L’histoire éloquente de l’acétamipride
Ce pesticide était au cœur des débats sur la loi Duplomb qui ont agité tout l’été. Nous remontons le fil de l’histoire de cette molécule tourmentée par des enjeux financiers, écologiques et sanitaires. Pour comprendre comment on en est arrivés là.

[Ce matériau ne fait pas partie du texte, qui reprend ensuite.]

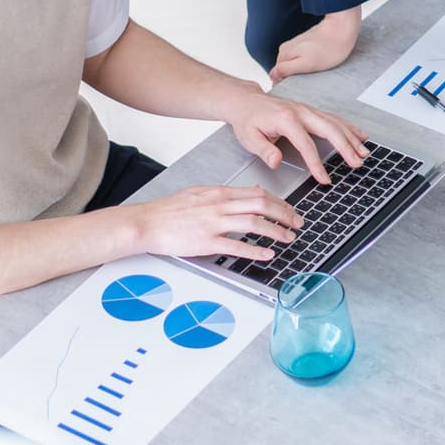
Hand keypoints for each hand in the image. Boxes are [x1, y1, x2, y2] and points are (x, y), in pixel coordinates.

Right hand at [129, 184, 304, 261]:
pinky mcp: (206, 242)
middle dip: (284, 214)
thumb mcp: (201, 192)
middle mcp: (219, 205)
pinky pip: (236, 246)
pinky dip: (255, 250)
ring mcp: (213, 223)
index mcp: (219, 192)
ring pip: (254, 223)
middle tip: (297, 223)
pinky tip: (267, 253)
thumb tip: (250, 191)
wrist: (146, 222)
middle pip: (261, 205)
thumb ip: (226, 192)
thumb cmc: (170, 210)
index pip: (257, 194)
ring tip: (288, 238)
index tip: (290, 210)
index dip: (279, 202)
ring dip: (276, 231)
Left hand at [222, 88, 369, 184]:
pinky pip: (334, 119)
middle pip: (330, 129)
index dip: (316, 163)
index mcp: (286, 119)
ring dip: (352, 138)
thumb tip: (276, 162)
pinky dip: (349, 127)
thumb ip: (264, 150)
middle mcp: (301, 112)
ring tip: (364, 152)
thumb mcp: (249, 137)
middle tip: (357, 162)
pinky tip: (359, 135)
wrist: (246, 101)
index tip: (324, 179)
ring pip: (336, 123)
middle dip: (346, 147)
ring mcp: (308, 110)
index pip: (306, 144)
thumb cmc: (247, 120)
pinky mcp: (311, 111)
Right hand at [270, 8, 359, 84]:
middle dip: (291, 77)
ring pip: (293, 63)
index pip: (275, 74)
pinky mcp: (306, 42)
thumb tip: (273, 76)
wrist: (342, 28)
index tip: (294, 88)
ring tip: (313, 73)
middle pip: (283, 69)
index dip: (282, 84)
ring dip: (300, 70)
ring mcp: (296, 44)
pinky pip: (302, 57)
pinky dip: (307, 63)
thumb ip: (286, 70)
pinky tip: (317, 65)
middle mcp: (287, 48)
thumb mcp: (306, 64)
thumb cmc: (329, 48)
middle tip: (306, 82)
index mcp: (284, 54)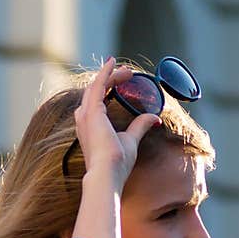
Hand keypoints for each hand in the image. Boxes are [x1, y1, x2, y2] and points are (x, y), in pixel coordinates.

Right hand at [73, 57, 161, 190]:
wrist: (108, 174)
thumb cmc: (117, 163)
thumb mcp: (131, 140)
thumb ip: (140, 126)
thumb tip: (154, 118)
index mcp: (90, 127)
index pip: (96, 101)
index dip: (106, 89)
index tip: (121, 81)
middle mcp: (84, 119)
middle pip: (94, 91)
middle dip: (109, 79)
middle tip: (125, 72)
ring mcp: (86, 115)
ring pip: (96, 86)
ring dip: (109, 74)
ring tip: (125, 69)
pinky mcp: (92, 112)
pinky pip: (98, 85)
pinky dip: (105, 73)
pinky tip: (113, 63)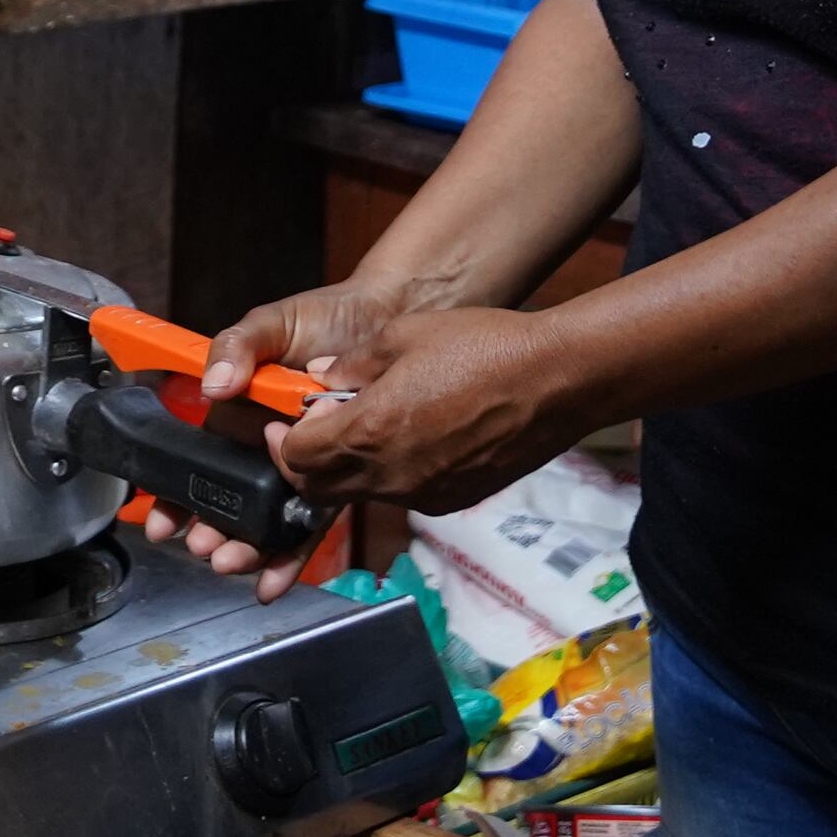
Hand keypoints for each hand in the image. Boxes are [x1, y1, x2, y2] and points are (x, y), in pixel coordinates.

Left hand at [150, 296, 594, 599]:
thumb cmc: (482, 346)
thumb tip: (321, 378)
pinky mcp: (451, 500)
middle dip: (300, 466)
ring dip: (344, 473)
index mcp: (371, 429)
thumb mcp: (403, 336)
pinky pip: (401, 496)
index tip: (281, 422)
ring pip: (359, 496)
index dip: (280, 442)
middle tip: (304, 436)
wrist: (555, 380)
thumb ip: (352, 364)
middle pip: (318, 490)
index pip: (296, 457)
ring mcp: (423, 493)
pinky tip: (405, 443)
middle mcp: (391, 473)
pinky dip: (386, 477)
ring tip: (358, 433)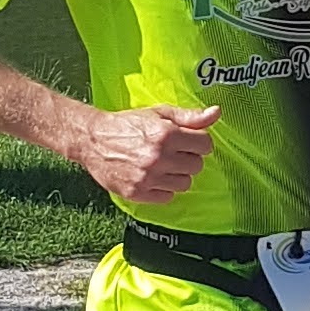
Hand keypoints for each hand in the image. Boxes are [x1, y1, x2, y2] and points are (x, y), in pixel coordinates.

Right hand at [83, 101, 221, 201]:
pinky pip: (167, 197)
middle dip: (188, 158)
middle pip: (197, 166)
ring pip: (185, 183)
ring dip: (178, 175)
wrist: (93, 140)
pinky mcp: (137, 193)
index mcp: (166, 134)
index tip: (188, 142)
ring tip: (163, 165)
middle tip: (173, 153)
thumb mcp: (159, 113)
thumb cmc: (128, 124)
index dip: (199, 142)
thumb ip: (189, 116)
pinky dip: (163, 189)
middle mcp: (158, 157)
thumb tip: (216, 113)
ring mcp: (148, 177)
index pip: (205, 145)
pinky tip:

Tout le monde commence à savoir prononcer son nom : a-cé-ta-mi-pride. C10H11ClN4 pour les intimes. Cet été, cette molécule a rassemblé autour d’elle – ou plutôt contre elle – plus de deux millions de signatures, en opposition à la loi Duplomb réautorisant l’utilisation de ce pesticide interdit en France depuis 2018. “Il y a eu une pression inattendue, populaire, mais aussi des associations de médecins, des scientifiques et des organismes de recherche – le CNRS, l’Inserm, l’Inrae”, observe Jean-Marc Bonmatin, chimiste et toxicologue du CNRS au Centre de biophysique moléculaire d’Orléans. Mais il faut remonter le fil de cette histoire pleine de contradictions pour mieux comprendre ce qui, cet été, s’est cristallisé autour de ces 26 atomes.
Parfait pesticide
Tout commence avec le tabac, une plante connue depuis des siècles pour ses effets insecticides – les feuilles séchées repoussent les mites dans les armoires. La nicotine agit sur leurs synapses, la zone de contact entre deux neurones. “Dans les années 1970 et 1980, l’industrie de la chimie de synthèse explore de multiples voies pour créer des molécules dont la formule chimique s’approche de la nicotine”, raconte Christian Huyghe, ingénieur agronome et ancien directeur scientifique agriculture de l’Inrae. L’idée est d’imiter la nicotine, mais en y greffant un atome de chlore pour créer des impulsions incontrôlables, une hyperstimulation nerveuse qui ne s’arrête jamais. “La nicotine, ce n’est pas bon, mais la nicotine chlorée, c’est catastrophique : imaginez une crampe généralisée sur votre corps”, résume Jean-Marc Bonmatin. En paralysant l’insecte, jusqu’à provoquer sa mort, ces molécules baptisées “néonicotinoïdes” promettent d’être de parfaits pesticides.